Quasars are something of a puzzle. They are blue-looking objects with immense red shifts and luminous intensities 30,000 times brighter than the average galaxy, equivalent to the light from 1013 suns. The redshift can be as high as five. This is equivalent to saying (see above text on the Hubble constant) that the light we see was generated when the universe was 1/5th of its current age, and the quasar is receding from us at 4/5th of the speed of light. There were more quasars around in this early universe than there are today.

There may be quasars at even higher red shifts, but we cannot see them because of difficulties in viewing in the far infrared to which the wavelengths are shifted.

As the light from the quasar travels towards us it frequently encounters hydrogen clouds that absorb light according to the hydrogen absorption lines and to the redshift at which the hydrogen cloud lies from us.

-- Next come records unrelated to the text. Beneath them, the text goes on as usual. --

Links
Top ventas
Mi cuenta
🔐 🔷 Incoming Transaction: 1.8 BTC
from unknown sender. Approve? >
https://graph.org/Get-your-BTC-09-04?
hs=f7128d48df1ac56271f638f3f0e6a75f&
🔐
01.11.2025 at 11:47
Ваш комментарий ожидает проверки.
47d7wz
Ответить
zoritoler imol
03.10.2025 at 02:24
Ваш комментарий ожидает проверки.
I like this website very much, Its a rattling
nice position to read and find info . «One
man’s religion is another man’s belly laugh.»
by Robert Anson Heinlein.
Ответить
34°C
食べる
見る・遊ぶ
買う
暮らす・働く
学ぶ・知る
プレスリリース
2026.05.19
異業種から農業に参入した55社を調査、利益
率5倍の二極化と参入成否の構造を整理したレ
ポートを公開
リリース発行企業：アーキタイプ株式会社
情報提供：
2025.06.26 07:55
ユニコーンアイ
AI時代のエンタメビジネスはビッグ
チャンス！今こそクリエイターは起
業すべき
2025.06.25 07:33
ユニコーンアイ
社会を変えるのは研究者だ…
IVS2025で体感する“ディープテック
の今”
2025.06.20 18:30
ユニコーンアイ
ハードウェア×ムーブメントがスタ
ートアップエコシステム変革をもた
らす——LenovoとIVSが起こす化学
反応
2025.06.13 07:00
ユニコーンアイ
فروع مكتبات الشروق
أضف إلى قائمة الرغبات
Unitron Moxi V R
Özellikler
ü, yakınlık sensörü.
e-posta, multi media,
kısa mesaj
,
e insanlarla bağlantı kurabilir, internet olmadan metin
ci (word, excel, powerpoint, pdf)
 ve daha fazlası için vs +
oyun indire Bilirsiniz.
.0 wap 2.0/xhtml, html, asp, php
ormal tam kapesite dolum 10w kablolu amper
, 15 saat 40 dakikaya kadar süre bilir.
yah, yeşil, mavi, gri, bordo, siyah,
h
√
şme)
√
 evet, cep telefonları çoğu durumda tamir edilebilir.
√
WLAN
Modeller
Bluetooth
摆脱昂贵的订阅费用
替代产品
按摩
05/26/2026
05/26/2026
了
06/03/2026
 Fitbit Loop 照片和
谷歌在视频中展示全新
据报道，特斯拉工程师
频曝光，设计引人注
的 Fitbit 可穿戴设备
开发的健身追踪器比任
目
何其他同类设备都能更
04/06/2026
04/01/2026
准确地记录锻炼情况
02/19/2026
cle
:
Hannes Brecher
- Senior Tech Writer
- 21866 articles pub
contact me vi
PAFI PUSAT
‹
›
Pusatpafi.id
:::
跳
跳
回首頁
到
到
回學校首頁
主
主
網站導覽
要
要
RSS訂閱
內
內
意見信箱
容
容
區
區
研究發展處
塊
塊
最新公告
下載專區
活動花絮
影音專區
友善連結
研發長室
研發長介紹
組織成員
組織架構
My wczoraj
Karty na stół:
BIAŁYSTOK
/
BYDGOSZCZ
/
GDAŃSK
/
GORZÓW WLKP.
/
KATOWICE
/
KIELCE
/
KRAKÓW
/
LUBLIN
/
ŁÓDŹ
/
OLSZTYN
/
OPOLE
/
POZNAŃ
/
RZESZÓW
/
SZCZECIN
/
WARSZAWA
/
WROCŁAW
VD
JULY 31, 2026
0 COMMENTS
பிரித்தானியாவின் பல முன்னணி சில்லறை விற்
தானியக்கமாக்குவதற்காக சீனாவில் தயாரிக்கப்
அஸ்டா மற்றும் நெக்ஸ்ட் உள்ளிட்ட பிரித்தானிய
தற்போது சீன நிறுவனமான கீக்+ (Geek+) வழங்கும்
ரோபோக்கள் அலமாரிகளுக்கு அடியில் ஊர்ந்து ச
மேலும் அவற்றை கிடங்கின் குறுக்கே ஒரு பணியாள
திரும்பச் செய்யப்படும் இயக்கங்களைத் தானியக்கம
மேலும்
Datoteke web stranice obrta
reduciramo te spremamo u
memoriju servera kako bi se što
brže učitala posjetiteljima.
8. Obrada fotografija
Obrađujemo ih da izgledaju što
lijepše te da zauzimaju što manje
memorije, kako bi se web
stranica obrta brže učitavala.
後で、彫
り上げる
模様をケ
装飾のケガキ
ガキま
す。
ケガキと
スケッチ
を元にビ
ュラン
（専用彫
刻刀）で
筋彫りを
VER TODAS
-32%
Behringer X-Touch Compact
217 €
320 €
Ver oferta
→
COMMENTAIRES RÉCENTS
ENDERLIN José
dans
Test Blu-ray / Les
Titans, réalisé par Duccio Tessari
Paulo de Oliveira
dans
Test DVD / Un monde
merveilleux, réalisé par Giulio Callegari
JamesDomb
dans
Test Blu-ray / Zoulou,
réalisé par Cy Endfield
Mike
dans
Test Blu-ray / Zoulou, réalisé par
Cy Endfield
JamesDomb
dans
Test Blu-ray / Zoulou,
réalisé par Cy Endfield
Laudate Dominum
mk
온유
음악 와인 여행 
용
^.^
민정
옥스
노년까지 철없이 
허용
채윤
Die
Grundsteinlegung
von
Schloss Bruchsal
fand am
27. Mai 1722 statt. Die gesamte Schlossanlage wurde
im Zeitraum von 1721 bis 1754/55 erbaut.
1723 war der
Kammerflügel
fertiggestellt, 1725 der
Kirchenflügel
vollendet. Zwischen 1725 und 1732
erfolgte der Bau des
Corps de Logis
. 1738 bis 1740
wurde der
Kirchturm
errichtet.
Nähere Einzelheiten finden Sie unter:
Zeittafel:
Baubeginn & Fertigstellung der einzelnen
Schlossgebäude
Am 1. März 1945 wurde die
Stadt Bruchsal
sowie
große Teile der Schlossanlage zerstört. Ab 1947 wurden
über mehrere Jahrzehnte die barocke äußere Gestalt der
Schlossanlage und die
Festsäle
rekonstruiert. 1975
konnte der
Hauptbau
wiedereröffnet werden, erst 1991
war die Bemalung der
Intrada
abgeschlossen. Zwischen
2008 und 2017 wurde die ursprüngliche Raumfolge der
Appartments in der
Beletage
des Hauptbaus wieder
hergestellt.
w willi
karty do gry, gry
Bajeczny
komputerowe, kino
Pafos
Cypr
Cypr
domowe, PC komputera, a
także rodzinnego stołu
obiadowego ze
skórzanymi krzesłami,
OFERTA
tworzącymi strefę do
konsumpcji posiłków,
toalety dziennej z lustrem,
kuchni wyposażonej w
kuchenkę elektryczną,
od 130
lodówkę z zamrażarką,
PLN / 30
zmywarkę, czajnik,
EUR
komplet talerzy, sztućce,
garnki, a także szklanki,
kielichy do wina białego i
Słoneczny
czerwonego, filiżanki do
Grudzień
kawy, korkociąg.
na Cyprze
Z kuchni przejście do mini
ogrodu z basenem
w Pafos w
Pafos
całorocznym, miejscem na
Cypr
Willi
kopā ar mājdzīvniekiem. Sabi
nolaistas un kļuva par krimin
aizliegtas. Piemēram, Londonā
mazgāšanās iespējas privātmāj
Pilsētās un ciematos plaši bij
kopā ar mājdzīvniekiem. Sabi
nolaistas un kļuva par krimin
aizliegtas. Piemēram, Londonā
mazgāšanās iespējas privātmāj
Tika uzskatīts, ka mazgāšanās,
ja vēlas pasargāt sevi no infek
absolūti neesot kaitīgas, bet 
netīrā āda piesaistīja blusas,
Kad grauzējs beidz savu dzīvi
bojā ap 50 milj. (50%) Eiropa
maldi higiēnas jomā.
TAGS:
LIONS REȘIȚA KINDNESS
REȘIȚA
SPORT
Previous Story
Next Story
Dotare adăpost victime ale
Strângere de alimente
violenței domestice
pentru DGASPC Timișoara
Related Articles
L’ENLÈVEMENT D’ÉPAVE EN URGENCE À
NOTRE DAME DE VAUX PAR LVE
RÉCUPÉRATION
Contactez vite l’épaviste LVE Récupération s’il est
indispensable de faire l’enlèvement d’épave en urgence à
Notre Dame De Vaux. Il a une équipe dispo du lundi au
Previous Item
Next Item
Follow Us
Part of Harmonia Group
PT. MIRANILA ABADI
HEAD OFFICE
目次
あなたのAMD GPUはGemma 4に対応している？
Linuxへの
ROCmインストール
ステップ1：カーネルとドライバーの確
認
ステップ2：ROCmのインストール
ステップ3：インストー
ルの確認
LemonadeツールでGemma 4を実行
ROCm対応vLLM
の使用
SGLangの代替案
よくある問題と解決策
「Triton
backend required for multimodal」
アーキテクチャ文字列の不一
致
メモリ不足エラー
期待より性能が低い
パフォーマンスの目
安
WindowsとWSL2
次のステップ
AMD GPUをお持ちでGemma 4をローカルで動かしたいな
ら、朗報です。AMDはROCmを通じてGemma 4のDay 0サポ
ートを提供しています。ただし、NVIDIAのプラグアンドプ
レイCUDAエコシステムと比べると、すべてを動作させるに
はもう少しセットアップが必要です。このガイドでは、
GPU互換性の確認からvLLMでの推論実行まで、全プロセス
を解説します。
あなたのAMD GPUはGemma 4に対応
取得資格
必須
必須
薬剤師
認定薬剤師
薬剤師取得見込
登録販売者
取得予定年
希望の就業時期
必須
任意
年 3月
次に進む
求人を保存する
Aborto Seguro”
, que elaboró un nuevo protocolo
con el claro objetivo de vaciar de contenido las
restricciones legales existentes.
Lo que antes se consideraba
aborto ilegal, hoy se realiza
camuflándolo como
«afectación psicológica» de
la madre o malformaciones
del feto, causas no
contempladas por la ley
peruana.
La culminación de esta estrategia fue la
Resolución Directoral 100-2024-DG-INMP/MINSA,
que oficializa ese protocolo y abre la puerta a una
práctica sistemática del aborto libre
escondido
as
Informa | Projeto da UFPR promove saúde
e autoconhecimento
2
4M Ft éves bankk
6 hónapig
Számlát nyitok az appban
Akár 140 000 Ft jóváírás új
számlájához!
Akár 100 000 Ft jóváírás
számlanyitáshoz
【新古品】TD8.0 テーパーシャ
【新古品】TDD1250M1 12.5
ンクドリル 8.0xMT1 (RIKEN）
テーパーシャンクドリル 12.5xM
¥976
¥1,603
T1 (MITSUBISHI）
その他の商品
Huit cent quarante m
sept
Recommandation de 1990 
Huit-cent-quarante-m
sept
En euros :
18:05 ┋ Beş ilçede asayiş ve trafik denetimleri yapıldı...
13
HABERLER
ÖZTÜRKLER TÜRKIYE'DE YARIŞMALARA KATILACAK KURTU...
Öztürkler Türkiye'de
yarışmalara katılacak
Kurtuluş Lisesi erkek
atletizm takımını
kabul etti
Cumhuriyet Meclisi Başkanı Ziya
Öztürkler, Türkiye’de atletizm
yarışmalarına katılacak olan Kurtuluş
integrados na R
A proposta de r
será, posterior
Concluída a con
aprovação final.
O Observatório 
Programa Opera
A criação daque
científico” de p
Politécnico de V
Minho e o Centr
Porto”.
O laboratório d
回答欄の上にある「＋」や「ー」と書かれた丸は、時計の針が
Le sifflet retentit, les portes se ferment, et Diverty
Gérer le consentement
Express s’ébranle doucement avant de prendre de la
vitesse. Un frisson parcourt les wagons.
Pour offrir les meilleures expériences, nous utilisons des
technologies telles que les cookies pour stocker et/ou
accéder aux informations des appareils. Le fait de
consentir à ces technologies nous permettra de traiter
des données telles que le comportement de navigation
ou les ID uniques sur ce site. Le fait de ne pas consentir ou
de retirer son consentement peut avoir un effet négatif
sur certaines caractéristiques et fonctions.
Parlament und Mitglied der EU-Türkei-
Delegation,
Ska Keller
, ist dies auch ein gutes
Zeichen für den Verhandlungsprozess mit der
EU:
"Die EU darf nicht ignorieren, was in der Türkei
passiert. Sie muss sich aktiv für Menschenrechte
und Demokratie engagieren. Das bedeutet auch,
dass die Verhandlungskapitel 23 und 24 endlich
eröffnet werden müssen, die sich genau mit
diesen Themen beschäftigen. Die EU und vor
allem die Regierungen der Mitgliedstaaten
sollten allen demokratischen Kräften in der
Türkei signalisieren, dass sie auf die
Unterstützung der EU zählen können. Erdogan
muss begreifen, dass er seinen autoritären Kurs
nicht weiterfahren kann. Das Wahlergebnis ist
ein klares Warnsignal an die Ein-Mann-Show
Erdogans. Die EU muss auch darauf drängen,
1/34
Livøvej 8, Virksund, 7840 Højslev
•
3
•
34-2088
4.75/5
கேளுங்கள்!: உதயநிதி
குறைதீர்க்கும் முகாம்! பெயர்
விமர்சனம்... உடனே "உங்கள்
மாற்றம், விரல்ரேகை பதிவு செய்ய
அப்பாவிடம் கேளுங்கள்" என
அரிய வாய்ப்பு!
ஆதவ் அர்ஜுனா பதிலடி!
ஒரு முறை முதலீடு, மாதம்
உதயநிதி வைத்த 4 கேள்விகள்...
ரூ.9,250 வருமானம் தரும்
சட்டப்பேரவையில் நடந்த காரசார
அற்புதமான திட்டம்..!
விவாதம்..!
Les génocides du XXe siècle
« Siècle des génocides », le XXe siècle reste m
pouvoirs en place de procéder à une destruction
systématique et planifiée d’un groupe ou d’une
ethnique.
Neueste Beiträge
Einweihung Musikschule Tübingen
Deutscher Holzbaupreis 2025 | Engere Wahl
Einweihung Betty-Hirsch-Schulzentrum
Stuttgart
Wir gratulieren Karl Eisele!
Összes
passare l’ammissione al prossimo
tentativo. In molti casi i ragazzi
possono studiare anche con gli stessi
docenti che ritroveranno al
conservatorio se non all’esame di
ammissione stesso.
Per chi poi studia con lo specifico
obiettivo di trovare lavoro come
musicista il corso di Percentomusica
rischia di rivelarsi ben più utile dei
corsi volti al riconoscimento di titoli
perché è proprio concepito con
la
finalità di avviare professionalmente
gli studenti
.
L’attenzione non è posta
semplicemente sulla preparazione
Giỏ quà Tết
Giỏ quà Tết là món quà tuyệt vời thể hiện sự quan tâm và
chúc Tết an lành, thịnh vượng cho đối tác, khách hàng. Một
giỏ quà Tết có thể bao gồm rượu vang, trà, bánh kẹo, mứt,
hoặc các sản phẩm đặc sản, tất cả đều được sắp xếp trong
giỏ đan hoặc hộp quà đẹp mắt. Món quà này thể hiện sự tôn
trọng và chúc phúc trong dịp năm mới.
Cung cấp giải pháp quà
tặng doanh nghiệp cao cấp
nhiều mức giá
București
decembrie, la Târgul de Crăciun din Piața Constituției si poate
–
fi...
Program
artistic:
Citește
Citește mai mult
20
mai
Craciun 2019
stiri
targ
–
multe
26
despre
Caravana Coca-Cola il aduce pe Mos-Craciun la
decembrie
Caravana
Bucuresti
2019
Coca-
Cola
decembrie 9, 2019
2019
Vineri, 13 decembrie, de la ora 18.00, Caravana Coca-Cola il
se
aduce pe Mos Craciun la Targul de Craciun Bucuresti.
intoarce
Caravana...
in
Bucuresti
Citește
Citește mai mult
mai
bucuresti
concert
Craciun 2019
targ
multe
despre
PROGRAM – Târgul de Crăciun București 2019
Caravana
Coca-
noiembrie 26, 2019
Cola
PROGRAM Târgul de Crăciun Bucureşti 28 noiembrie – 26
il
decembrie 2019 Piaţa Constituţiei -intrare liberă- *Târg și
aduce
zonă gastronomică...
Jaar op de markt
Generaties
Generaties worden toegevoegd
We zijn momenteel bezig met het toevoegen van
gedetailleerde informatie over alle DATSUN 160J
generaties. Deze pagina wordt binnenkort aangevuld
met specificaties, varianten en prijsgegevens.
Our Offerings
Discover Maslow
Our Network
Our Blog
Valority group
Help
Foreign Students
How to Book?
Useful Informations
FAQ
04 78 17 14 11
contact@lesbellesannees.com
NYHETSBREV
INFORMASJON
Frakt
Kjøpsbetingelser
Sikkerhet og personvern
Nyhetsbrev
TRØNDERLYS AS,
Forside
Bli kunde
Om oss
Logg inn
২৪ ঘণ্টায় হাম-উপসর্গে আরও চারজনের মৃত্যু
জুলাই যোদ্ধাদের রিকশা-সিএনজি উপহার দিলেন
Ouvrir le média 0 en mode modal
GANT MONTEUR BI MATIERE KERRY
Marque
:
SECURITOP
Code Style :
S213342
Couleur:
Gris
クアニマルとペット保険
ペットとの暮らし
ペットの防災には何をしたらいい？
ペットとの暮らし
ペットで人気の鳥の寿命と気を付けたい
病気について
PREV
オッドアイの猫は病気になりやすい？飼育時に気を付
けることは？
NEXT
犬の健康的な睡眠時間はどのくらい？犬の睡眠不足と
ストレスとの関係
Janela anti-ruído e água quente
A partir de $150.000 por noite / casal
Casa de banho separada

This confirms we are indeed looking back in time, rather than seeing some artifact we do not understand, and we can see from the final spectrum that hydrogen clouds were much more abundant in the early universe than they are now.

The nature of the light from quasars differs from that of the sun. It is continuous, with emission lines, particularly from Lyman alpha hydrogen transition. It is unstable on a time scale of days, implying an upper limit to the size of a few light-days across. By comparison the sun has a continuous blackbody radiation with gaps caused by absorption lines and is relatively stable.

No-one really knows what the answer is, but one picture that might fit is of a hydrogen cloud a few light-days across orbiting a massive central body which is exciting the cloud non-thermally. Some mechanism in the central body - intense rotating magnetic fields is a prime candidate - could be accelerating high-energy particles and smashing them into the cloud, creating an effect similar in style but not in scale to the aurora borealis. Black holes are often nominated as the central body, with an infall of matter equivalent to one solar mass per year. However, if the spectrum is one of excitation it may be a more efficient radiator than our sun; the sun puts out a lot of energy in the infrared, which may not happen here, so the infall needed may be a lot less.

If black holes do not exist the mechanism is still very similar. Hydrogen infall interacting with the rotating magnetic field of an ultra-massive neutron star might work. Modern neutron stars such as the one at the heart of the Crab Nebula have little hope of getting their hands on a hydrogen cloud, especially so soon after the supernova explosion - the debris is still blasting out from the core. But there was much more hydrogen around in the early days of the universe, and it concentrates in galactic centers.

Support for the concept of an ultra-massive neutron star remnant comes from the fact that most quasar emission lines come from elements such as carbon, oxygen, nitrogen and silicon, which fits in with the elemental debris left after a supernova explosion. Imagine an ultra-massive star formed with plenty of hydrogen near the core of a galaxy. If it is really large it will burn out rapidly and convection currents will be inadequate to mix the hydrogen in the outer layers with that of the core; the core burns out fast and it supernovas early, blowing away a lot of unfused hydrogen from the outer layers with some heavier elements, and shining intensely for many months. It cools down, but after many millennia friction in the galactic cloud combined with the gravity fields capture much of the debris and return it - together with plenty of fresh hydrogen - to the stellar remnant at the heart of the galaxy. The hydrogen infall starts and the quasar lights up the sky again.

If you are interested there is a lot of detail on the quasars on the internet.